TASK TO CARRY OUT: Take down each entry exactly as written.

(Source records)
····················
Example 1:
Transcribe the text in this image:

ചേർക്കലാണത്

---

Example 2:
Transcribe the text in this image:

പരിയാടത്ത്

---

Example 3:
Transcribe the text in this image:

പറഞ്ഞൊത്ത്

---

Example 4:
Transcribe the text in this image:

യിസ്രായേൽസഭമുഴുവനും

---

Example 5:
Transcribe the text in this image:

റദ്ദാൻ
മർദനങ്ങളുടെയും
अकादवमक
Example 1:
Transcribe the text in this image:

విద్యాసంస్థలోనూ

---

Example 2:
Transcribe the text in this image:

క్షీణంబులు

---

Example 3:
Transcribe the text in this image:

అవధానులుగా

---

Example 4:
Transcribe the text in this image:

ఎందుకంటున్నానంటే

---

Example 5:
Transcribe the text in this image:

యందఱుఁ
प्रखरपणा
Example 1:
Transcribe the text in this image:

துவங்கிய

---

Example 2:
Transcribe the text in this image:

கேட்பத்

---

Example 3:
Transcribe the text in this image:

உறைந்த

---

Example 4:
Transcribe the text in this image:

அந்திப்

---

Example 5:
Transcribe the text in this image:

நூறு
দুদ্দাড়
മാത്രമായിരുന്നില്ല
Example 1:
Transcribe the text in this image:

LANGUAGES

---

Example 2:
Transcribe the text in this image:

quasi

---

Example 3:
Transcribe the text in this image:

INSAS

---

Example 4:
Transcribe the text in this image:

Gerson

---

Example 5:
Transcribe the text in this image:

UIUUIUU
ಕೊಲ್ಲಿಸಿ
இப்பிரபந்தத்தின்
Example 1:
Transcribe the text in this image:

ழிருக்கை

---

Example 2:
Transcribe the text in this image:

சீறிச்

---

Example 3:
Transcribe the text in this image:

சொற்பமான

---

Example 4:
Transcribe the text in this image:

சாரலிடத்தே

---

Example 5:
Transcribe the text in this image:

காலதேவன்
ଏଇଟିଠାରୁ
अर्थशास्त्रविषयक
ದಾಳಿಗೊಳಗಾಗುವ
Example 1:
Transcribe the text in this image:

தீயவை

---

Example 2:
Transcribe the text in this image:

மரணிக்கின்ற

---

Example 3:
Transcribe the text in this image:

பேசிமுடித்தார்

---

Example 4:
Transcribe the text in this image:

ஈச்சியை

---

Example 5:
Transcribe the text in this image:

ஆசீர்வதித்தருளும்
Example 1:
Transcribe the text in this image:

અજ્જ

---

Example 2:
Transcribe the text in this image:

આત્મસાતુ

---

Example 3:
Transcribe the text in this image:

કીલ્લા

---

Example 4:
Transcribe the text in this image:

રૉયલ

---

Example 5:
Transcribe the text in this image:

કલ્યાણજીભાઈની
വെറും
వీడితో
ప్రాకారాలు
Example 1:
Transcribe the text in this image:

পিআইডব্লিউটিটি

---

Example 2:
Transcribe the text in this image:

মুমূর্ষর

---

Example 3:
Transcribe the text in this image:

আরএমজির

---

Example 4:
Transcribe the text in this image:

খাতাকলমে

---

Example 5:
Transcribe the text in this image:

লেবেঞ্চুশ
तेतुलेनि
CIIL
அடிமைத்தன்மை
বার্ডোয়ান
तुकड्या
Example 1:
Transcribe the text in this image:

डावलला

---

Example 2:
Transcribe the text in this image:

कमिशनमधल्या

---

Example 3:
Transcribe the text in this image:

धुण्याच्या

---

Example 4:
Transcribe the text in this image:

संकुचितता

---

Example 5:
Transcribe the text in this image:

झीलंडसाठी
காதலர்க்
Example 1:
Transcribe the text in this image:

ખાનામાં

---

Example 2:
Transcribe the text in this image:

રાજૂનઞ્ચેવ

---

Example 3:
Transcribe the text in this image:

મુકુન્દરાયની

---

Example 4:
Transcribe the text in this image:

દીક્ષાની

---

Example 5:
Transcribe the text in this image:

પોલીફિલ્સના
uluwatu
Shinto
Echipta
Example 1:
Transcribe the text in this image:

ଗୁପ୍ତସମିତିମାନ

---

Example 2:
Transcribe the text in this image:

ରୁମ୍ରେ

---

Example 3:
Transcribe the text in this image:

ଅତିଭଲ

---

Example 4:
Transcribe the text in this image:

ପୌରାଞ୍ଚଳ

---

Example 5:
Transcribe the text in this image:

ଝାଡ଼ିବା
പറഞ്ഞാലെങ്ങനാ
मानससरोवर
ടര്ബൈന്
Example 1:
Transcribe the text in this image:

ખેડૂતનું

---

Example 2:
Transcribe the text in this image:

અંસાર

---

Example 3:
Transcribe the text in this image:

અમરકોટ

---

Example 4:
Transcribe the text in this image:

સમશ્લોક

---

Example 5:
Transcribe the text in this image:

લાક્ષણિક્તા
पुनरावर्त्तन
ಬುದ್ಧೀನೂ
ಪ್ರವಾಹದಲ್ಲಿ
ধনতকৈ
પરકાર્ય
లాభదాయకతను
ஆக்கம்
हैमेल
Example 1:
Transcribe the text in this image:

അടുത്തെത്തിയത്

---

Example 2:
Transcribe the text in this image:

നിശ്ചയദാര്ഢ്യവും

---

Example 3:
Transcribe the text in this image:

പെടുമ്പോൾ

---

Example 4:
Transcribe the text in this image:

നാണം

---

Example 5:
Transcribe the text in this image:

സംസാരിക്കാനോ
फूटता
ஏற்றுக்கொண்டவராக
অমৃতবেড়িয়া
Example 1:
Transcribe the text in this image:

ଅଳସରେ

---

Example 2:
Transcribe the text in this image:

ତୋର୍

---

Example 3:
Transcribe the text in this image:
····················
ANSWER SECTION:
Example 1:
Transcribe the text in this image:

ചേർക്കലാണത്

---

Example 2:
Transcribe the text in this image:

പരിയാടത്ത്

---

Example 3:
Transcribe the text in this image:

പറഞ്ഞൊത്ത്

---

Example 4:
Transcribe the text in this image:

യിസ്രായേൽസഭമുഴുവനും

---

Example 5:
Transcribe the text in this image:

റദ്ദാൻ
മർദനങ്ങളുടെയും
अकादवमक
Example 1:
Transcribe the text in this image:

విద్యాసంస్థలోనూ

---

Example 2:
Transcribe the text in this image:

క్షీణంబులు

---

Example 3:
Transcribe the text in this image:

అవధానులుగా

---

Example 4:
Transcribe the text in this image:

ఎందుకంటున్నానంటే

---

Example 5:
Transcribe the text in this image:

యందఱుఁ
प्रखरपणा
Example 1:
Transcribe the text in this image:

துவங்கிய

---

Example 2:
Transcribe the text in this image:

கேட்பத்

---

Example 3:
Transcribe the text in this image:

உறைந்த

---

Example 4:
Transcribe the text in this image:

அந்திப்

---

Example 5:
Transcribe the text in this image:

நூறு
দুদ্দাড়
മാത്രമായിരുന്നില്ല
Example 1:
Transcribe the text in this image:

LANGUAGES

---

Example 2:
Transcribe the text in this image:

quasi

---

Example 3:
Transcribe the text in this image:

INSAS

---

Example 4:
Transcribe the text in this image:

Gerson

---

Example 5:
Transcribe the text in this image:

UIUUIUU
ಕೊಲ್ಲಿಸಿ
இப்பிரபந்தத்தின்
Example 1:
Transcribe the text in this image:

ழிருக்கை

---

Example 2:
Transcribe the text in this image:

சீறிச்

---

Example 3:
Transcribe the text in this image:

சொற்பமான

---

Example 4:
Transcribe the text in this image:

சாரலிடத்தே

---

Example 5:
Transcribe the text in this image:

காலதேவன்
ଏଇଟିଠାରୁ
अर्थशास्त्रविषयक
ದಾಳಿಗೊಳಗಾಗುವ
Example 1:
Transcribe the text in this image:

தீயவை

---

Example 2:
Transcribe the text in this image:

மரணிக்கின்ற

---

Example 3:
Transcribe the text in this image:

பேசிமுடித்தார்

---

Example 4:
Transcribe the text in this image:

ஈச்சியை

---

Example 5:
Transcribe the text in this image:

ஆசீர்வதித்தருளும்
Example 1:
Transcribe the text in this image:

અજ્જ

---

Example 2:
Transcribe the text in this image:

આત્મસાતુ

---

Example 3:
Transcribe the text in this image:

કીલ્લા

---

Example 4:
Transcribe the text in this image:

રૉયલ

---

Example 5:
Transcribe the text in this image:

કલ્યાણજીભાઈની
വെറും
వీడితో
ప్రాకారాలు
Example 1:
Transcribe the text in this image:

পিআইডব্লিউটিটি

---

Example 2:
Transcribe the text in this image:

মুমূর্ষর

---

Example 3:
Transcribe the text in this image:

আরএমজির

---

Example 4:
Transcribe the text in this image:

খাতাকলমে

---

Example 5:
Transcribe the text in this image:

লেবেঞ্চুশ
तेतुलेनि
CIIL
அடிமைத்தன்மை
বার্ডোয়ান
तुकड्या
Example 1:
Transcribe the text in this image:

डावलला

---

Example 2:
Transcribe the text in this image:

कमिशनमधल्या

---

Example 3:
Transcribe the text in this image:

धुण्याच्या

---

Example 4:
Transcribe the text in this image:

संकुचितता

---

Example 5:
Transcribe the text in this image:

झीलंडसाठी
காதலர்க்
Example 1:
Transcribe the text in this image:

ખાનામાં

---

Example 2:
Transcribe the text in this image:

રાજૂનઞ્ચેવ

---

Example 3:
Transcribe the text in this image:

મુકુન્દરાયની

---

Example 4:
Transcribe the text in this image:

દીક્ષાની

---

Example 5:
Transcribe the text in this image:

પોલીફિલ્સના
uluwatu
Shinto
Echipta
Example 1:
Transcribe the text in this image:

ଗୁପ୍ତସମିତିମାନ

---

Example 2:
Transcribe the text in this image:

ରୁମ୍ରେ

---

Example 3:
Transcribe the text in this image:

ଅତିଭଲ

---

Example 4:
Transcribe the text in this image:

ପୌରାଞ୍ଚଳ

---

Example 5:
Transcribe the text in this image:

ଝାଡ଼ିବା
പറഞ്ഞാലെങ്ങനാ
मानससरोवर
ടര്ബൈന്
Example 1:
Transcribe the text in this image:

ખેડૂતનું

---

Example 2:
Transcribe the text in this image:

અંસાર

---

Example 3:
Transcribe the text in this image:

અમરકોટ

---

Example 4:
Transcribe the text in this image:

સમશ્લોક

---

Example 5:
Transcribe the text in this image:

લાક્ષણિક્તા
पुनरावर्त्तन
ಬುದ್ಧೀನೂ
ಪ್ರವಾಹದಲ್ಲಿ
ধনতকৈ
પરકાર્ય
లాభదాయకతను
ஆக்கம்
हैमेल
Example 1:
Transcribe the text in this image:

അടുത്തെത്തിയത്

---

Example 2:
Transcribe the text in this image:

നിശ്ചയദാര്ഢ്യവും

---

Example 3:
Transcribe the text in this image:

പെടുമ്പോൾ

---

Example 4:
Transcribe the text in this image:

നാണം

---

Example 5:
Transcribe the text in this image:

സംസാരിക്കാനോ
फूटता
ஏற்றுக்கொண்டவராக
অমৃতবেড়িয়া
Example 1:
Transcribe the text in this image:

ଅଳସରେ

---

Example 2:
Transcribe the text in this image:

ତୋର୍

---

Example 3:
Transcribe the text in this image:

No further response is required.